Note that the following methods return scalars

In [None]:
# Average length of the movies
movie_titles["runtimeMinutes"].mean()

In [None]:
# Standard deviation
movie_titles["runtimeMinutes"].std()

In [None]:
movie_titles["startYear"].max()

**Exercise:** How many years would it take to watch all movies in the catalogue?

In [None]:
%exercise
result = movie_titles["runtimeMinutes"] ...
result

In [None]:
%validate

assert np.round(result, 3) == 65.154

### Basic string operations

These are typically accessed using the `.str` "accessor" of the Series like this:
    
- series.str.lower
- series.str.split
- series.str.startswith
- series.str.contains
- ...

In [None]:
movie_titles[(movie_titles["primaryTitle"].str.startswith("Star Wars: Episode")) & (movie_titles["titleType"] == "movie")]

**Exercise:** Find all Pink Panther movies. Note that their title does not necessarily start with "Pink"

In [None]:
%exercise

is_pink = ...
pink = movie_titles[is_pink]
pink

In [None]:
%validate

assert pink.shape[0] == 14

In [None]:
# String arithmetics work too!
url = "https://www.imdb.com/title/" + movie_titles["tconst"]
movie_titles[["primaryTitle"]].assign(url=url).sample(10)

Let's investigate the genres a bit:

In [None]:
split_genres = movie_titles.genres.str.split(",").dropna()
split_genres.sample(10)

In [None]:
genres = {genre for row in split_genres.iteritems() for genre in row[1]}

In [None]:
genres

In [None]:
# "One-hot" encoding of genres
movie_with_genres = movie_titles[['primaryTitle']].assign(
    **{genre : movie_titles.genres.str.contains(genre) * 1 for genre in genres}
)
movie_with_genres.sample(10)

In [None]:
genre_counts = movie_with_genres[movie_with_genres == 1].iloc[:,1:].count()
genre_counts

In [None]:
genre_counts.plot(kind="bar")

In [None]:
movie_titles["startYear"].plot(kind="hist")

We see the one outlier and in general, the plots are not so nice. Being explicit sometimes helps.

In [None]:
ax = movie_titles["startYear"].plot(kind="hist", bins=23, range=(1890, 2020))

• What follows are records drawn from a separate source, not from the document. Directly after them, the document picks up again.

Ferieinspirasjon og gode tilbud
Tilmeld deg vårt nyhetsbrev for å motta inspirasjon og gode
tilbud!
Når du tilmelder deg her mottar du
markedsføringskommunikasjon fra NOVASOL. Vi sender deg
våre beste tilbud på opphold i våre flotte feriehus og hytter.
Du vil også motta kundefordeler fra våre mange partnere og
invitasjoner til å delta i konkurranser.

No movies before 1900 / 1910? Really? Let's check:

In [None]:
ax = movie_titles["startYear"].plot(kind="hist", bins=23, range=(1890, 2020))
ax.set_yscale("log")

**Exercise:** Plot a histogram of runtime minutes (limiting to a reasonable range).

In [None]:
%exercise

movie_titles[___].plot(___)

In [None]:
# Note: this is something that could be mor easily done with .groupby operation
average_genre_length = (movie_with_genres.iloc[:,1:].apply(lambda s: s * movie_titles["runtimeMinutes"])).sum() / genre_counts

In [None]:
average_genre_length

**Exercise:** Sort the genres from the longest to shortest and visualize them using a bar plot.

In [None]:
%exercise

___.___.plot(___)

**Exercise**: Find proper filters for the Lord of the Rings trilogy. Note that you will probably need to combine more conditions (multiple solutions possible).

In [None]:
%exercise

is_lotr = ...
is_real_lotr = is_lotr & 

movie_titles[is_real_lotr]

**Exercise**: What is longer? The Lord of the Rings trilogy or The Hobbit "trilogy"?

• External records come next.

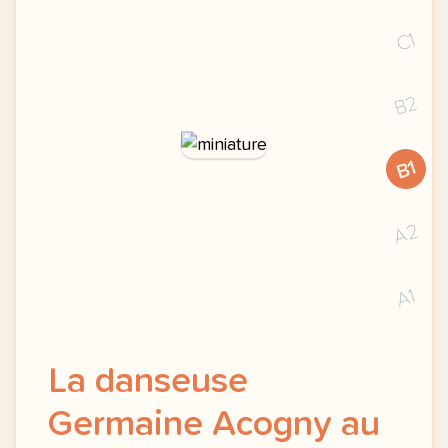
C1
B2
B1
A2
A1
La danseuse
Germaine Acogny au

Use the previous as a base to find the Hobbit movies. Then calculate the total length of each trio.

In [None]:
%exercise

is_hobbit = ...
is_real_hobbit = ...

hobbit_length = ...
lotr_length = ...

print(f"The Hobbit length: {hobbit_length}, The Lord of the Rings length: {lotr_length}")

pd.concat([movie_titles[is_real_lotr], movie_titles[is_real_hobbit]]).sort_values("startYear")

In [None]:
%validate

assert hobbit_length % 100 == 74
assert lotr_length // 100 == 5

**Exercise:** Find the movie with the (primary) longest title.

Hint: `idxmax()` method on the Series returns the index of the item with the maximum value. You can't (at least should) not use the maximum value itself.

In [None]:
%exercise

longest_title_movie = ...

print(longest_title_movie["primaryTitle"])

longest_title_movie

In [None]:
%validate

assert longest_title_movie["primaryTitle"][2] == "s"